I complottisti, sempre a caccia di extraterrestri, non hanno dubbi: su Marte e su Venere ci sono strutture artificiali riconducibili a vita aliena.
In un momento in cui la NASA sta cercando di provare in tutti i modi, con tutti i mezzi e con dati scientifici alla mano, che la vita è possibile all’interno del nostro Sistema Solare, i complottisti tornano alla carica con la loro verità assoluta: gli alieni esistono e la prova è nascosta proprio nelle foto che le Sonde americane inviano sulla Terra.
La Sonda della Missione Magellano, per esempio, negli anni 80/90 ha inviato migliaia di foto di Venere, e già all’epoca furono molti i cacciatori di Ufo che ci scorsero strutture artificiali.
Oggi esperti ufologi delle foto che mostrano le strutture aliene di Venere, scattate sia dalle agenzie spaziali americane che da quelle giapponesi, ne hanno fatto un documentario “prova” per dimostrare sul Pianeta c’era vita extraterrestre.
Ricordiamo che Venere è il pianeta del nostro Sistema Solare più inospitale per le sue temperature proibitive: 470 gradi sulla superficie e fino a – 175 gradi negli strati più alti.
La logica vuole che temperature così estreme non possano permettere la vita nemmeno di microorganismi.
Ma i complottisti ne sono certi: quelle strutture artificiali sono la dimostrazione che gli extraterrestri hanno abitato il Pianeta e, forse, lo abitano ancora.
D’altra parte, dicono gli esperti di alieni, tali strutture che si trovano alla base dei crateri presenti su Venere, devono essere per forza artificiali perché sono troppo simmetriche per essere costruzioni naturali.
Come spiegano la vita su Venere i complottisti?
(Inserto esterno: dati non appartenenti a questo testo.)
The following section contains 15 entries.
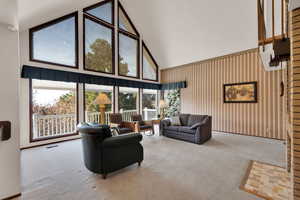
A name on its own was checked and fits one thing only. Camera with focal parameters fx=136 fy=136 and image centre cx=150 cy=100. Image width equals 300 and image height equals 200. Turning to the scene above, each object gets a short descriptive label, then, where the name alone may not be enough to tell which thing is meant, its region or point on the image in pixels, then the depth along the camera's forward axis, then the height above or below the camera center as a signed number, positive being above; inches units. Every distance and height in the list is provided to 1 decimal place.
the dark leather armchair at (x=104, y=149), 91.3 -35.2
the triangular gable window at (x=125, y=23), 249.0 +145.4
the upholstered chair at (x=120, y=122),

Allo stesso modo in cui spiegano la vita su Marte: è probabile che tantissimi anni fa il clima sul Pianeta non fosse così proibitivo e che l’atmosfera era tale da permettere vita aliena.
E’ probabile, certo. Così com’è probabile che siano semplicemente crateri sulla superficie del Pianeta che risultano più luminosi per le alte concentrazioni di metalli al loro interno. Che dire? Tocca sempre ai posteri l’ardua sentenza.